One reason some global acquisitions are floundering is the total cost of overseas employees.
It was early 2007 and I was participating in a round table of sorts. The discussion veered to the economic headlines: Indian companies were on an acquisition spree. The names were flying thick and fast. Mittal, Jaguar Land Rover, Novelis and Corus. Indian corporate flags would soon fly at locations that ranged from the formidable to the exotic. From Pindamonhangaba to Poland and Tafarnaubach to, well, Tipperary.
My friend who runs a mid-size engineering company down south seemed like a loner on that round table. His firm had the cash, the latent desire and the opportunity. Not to mention the investment bankers pounding at his door. But he would not budge. “I don’t speak German or any of these European languages. What will we do by buying these plants,” he asked simply. “Expand, grow, become global,” everyone said. He was quiet.
Last month I encountered my friend again. “Things are okay for us. But every company I know that went out and bought engineering assets is crying,” he told me, adding how much cash his company was sitting on. The amount was large by any standards. Nor was there any debt on his books. Better still, he said, his key European competitor was teetering on the verge of collapse. All in all, he was doing okay. By doing nothing.

• DATA SUPPLIED:

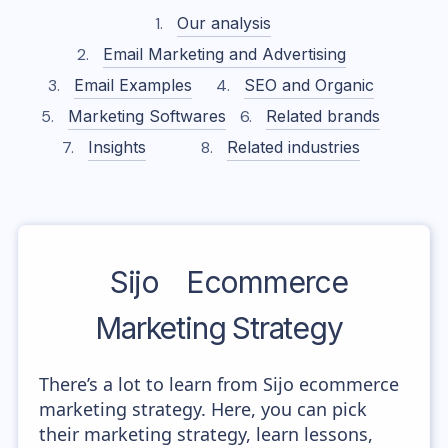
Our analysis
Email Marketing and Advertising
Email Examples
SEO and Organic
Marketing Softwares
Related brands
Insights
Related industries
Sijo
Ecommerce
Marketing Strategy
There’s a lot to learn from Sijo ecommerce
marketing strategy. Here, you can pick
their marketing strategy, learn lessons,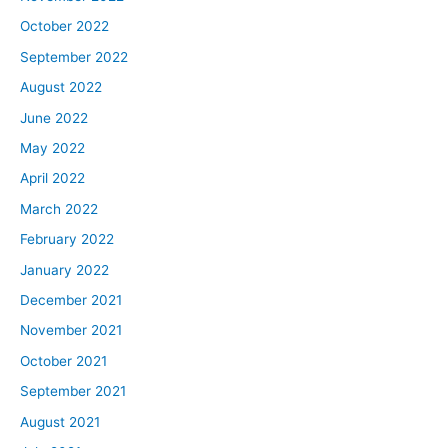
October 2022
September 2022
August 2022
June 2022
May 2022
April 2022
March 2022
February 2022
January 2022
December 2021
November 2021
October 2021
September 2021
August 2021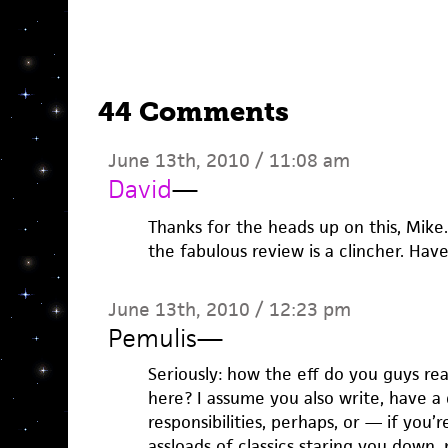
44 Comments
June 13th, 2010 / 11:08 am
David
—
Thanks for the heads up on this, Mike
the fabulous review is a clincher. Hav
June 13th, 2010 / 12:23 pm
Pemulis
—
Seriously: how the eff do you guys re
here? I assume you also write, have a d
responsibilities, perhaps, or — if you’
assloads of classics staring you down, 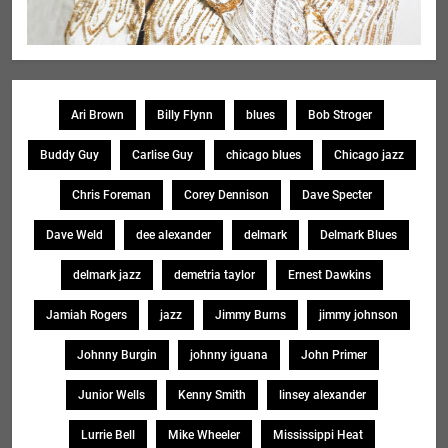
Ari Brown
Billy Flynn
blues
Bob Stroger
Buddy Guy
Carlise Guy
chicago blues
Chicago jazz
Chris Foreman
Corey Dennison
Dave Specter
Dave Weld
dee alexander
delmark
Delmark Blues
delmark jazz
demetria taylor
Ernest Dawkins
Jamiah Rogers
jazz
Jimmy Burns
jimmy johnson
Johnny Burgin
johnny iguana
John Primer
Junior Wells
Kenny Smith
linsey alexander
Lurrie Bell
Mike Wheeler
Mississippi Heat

--

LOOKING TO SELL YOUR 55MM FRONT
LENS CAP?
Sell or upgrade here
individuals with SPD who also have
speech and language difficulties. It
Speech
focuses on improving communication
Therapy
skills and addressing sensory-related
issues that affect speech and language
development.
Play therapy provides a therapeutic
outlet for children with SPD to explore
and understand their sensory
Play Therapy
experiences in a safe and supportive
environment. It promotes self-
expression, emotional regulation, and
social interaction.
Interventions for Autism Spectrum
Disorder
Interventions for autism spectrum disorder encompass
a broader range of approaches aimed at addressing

--

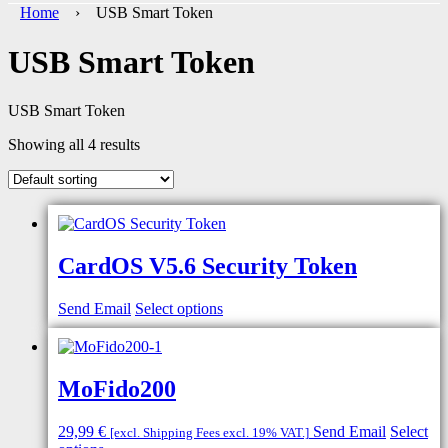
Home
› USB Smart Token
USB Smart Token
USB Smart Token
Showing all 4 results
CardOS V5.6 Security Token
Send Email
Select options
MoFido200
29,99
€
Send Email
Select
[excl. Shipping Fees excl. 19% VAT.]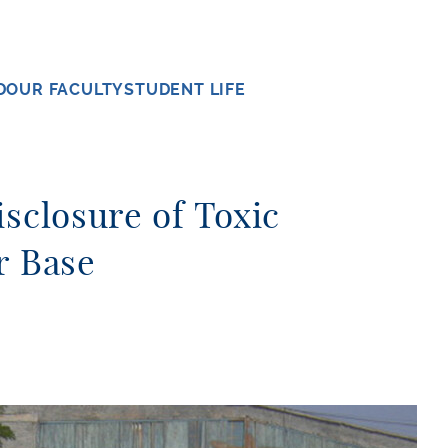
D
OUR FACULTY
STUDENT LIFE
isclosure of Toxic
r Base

• CHECK YOUR UNDERSTANDING:
1. Answer these about the essay on Indian companies' overseas acquisitions:
(a) When did the round table take place?
(b) Which languages did the friend say he does not speak?
(c) What state was the friend's key European competitor in at their later meeting?
2. Pick up the essay on Indian companies' overseas acquisitions after its last sentence and keep writing it.

• OUTPUTS BY TASK:
1.
(a) Early 2007.
(b) German or any of the other European languages.
(c) It was teetering on the verge of collapse.

2.
The time of reckoning for the great global asset chase has come. For the June quarter, Tata Steel reported a consolidated loss of Rs 2,209 crore. It was not that the Tata-Corus combine was expected to turn in profits. But expectations were of an approximately Rs 800 crore loss. Not a number three times as much. Year on year, Corus’ sales have nearly halved. On high raw material costs and expenditure.
It’s no different for Tata Motors. The exuberance that followed the purchase of Jaguar Land Rover is fading. And consolidated numbers for the year ending March 31 were already showing a Rs 2,500 crore loss, compared to a profit of Rs 2,167 crore the previous year. And Tata Motors’ total outstanding debt stood at over $3 billion. For which S&P announced a downgrade.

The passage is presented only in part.